Page extract

══════════

Then FF>=1 always, and for f>1,

FF<f if F<f and F>1/f

You can work this out directly. What follows is a script that attempts to
illustrate the issues.

-- Tom

%% Simulate a regular F value, fit it
v1 = 5;
v2 = 8;
c1 = chi2rnd(v1,1000,1)/v1;
c2 = chi2rnd(v2,1000,1)/v2;
f = c1./c2;
p = mle(f,'pdf',@fpdf,'start',[2 2])

subplot(2,2,1)
ecdf(f)
x = linspace(0,25);
line(x,fcdf(x,p(1),p(2)),'color','r')
title(sprintf('Regular with F(%g,%g)',p))

%% Compute the max-over-min version
cmax = max(c1,c2);
cmin = min(c1,c2);
ff = max(c1,c2)./min(c1,c2);

%% Compare this version to its theoretical cdf
x = linspace(1.0001,25,1000);
Fx = @(x,v1,v2) fcdf(x,v1,v2) - (1-fcdf(x,v2,v1));

subplot(2,2,2);
ecdf(ff)
line(x,Fx(x,v1,v2),'color','r')

══════════

Exercise 1
In the F-distribution post, what text runs starting at "You can work" and ending at "p = mle(f,'pdf',@fpdf,'start',[2 2])"? Reproduce that span word for word.
Exercise 2
In the F-distribution post, what values does the script assign to v1 and v2?

══════════

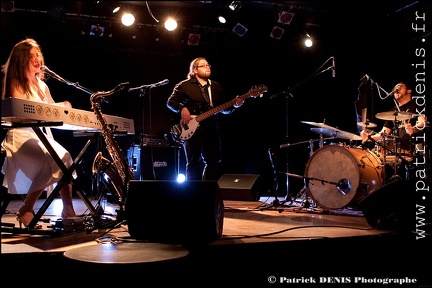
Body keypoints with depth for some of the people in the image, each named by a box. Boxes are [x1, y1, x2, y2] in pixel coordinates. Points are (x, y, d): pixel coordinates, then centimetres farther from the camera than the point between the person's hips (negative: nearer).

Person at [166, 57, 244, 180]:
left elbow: (224, 109, 13)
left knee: (213, 162, 7)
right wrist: (182, 109, -19)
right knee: (193, 162, -3)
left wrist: (234, 105, -6)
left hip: (212, 130, 5)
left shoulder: (217, 87, 15)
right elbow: (171, 102, -2)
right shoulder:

══════════

Expected output 1
You can work this out directly. What follows is a script that attempts to
illustrate the issues.

-- Tom

%% Simulate a regular F value, fit it
v1 = 5;
v2 = 8;
c1 = chi2rnd(v1,1000,1)/v1;
c2 = chi2rnd(v2,1000,1)/v2;
f = c1./c2;
p = mle(f,'pdf',@fpdf,'start',[2 2])

Expected output 2
v1 is 5 and v2 is 8.